This is the 21st volume in Osprey’s “Air Vanguard” series. A quick look at Osprey’s website shows this is scheduled for an August, 2015 publication date.
The “Air Vanguard” series seems geared to providing an overall view of the subject aircraft’s development, technical specifications, and operational history. All other titles in this series have been available in various “eReader” formats (at a slightly lower price than the print version), so I imagine upon release that this will be the case for this volume. A glance at the publishing information in the book shows different ISBN numbers for the PDF/EPub editions, seeming to confirm this fact.
The book is broken down into 4 basic sections: Design and Development, Technical Specifications, Mark by Mark, and Operational History. A brief ‘Conclusion’ section wraps things up, and a decent bibliography for further reading is included.
Design and Development covers precisely that – the developmental history of the Lancaster design. This section actually starts, and spends some time on, the development and history of the Avro Manchester. The Lancaster was derived from this aircraft, and it was both refreshing and interesting to see the Manchester covered in such depth. 12 of the 18 pages in this section discuss the Manchester’s development and deployment. After segueing to the Lancaster, there are 3 pages describing the technical details of the subject bomber.

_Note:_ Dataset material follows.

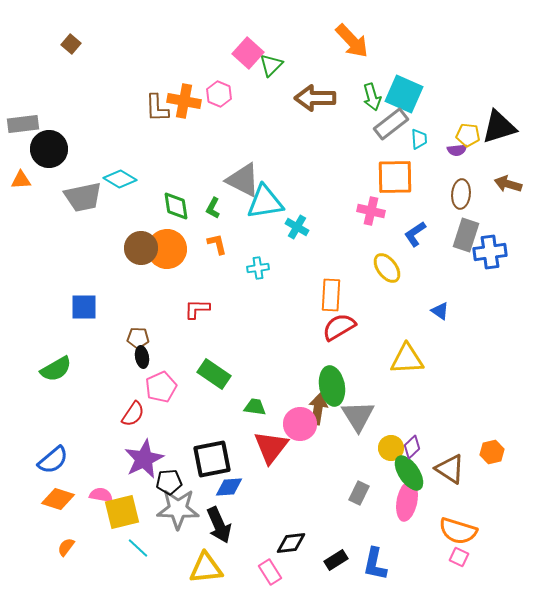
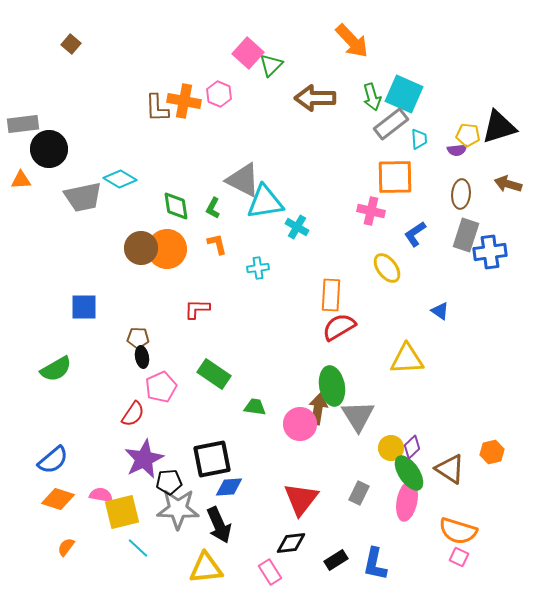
red triangle at (271, 447): moved 30 px right, 52 px down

Mark by Mark is a 12-page section describing not only each specific Mark of the Lancaster, but also various modifications (such as the “Provisioning”, ie Dambusters, Lancasters). There are tables showing the main specs of each of the Marks, ie armament, power-plant, performance, etc. These tables also show the range of serial numbers assigned to each Mark. This is extremely helpful, as the author points out that quite often the only way to identify whether a Lancaster is a Mark I or III (the highest production runs) is by serial. Also included in this section is a page of color scrap-views detailing various aspects of the airframe. This section is wrapped up with 2 pages describing the specialist equipment fitted into Lancasters – various radar, navigational aids, and other electronic warfare fittings. As the majority of bombing operations took place at night, it is indeed important that this topic is covered.
The Operational History section has 16 pages covering, chronologically, the deployment and combat history of the Lancaster WW2. Coverage of the “Dambusters” operation, as well as “Tallboy” bomb missions is present. The author is good to point out that there are many, many other more detailed accounts of combat operations available (and some are listed in the bibliography), but this is a decent overview. Included in this section are a few dramatic artist renderings of combat missions (in addition to photos).
Regarding illustrations, in addition to black and white photos throughout the text, there are 2 pages of nice color profiles, covering a total of 8 different aircraft (with accompanying descriptions). Another page has the color scrap-views mentioned earlier. There is also one color 3-view of a Mark II Lancaster (fitted with radial engines), 2 color ‘action’ drawings, and one very nice color cutaway view on the fold-out rear cover.
I think this book provides a solid reference. It is a good one-stop guide to the Lancaster. Of particular use to the modeler (well, at least to me) are the serial number tables and the armament scrap views. If you are modeler looking for loads of detail photos and interesting color schemes, you may be a bit disappointed. But, there is certainly enough information in here to make this a worthwhile addition to your reference library.
Thanks to Osprey publishing for the review copy, and to IPMS for allowing me to review it!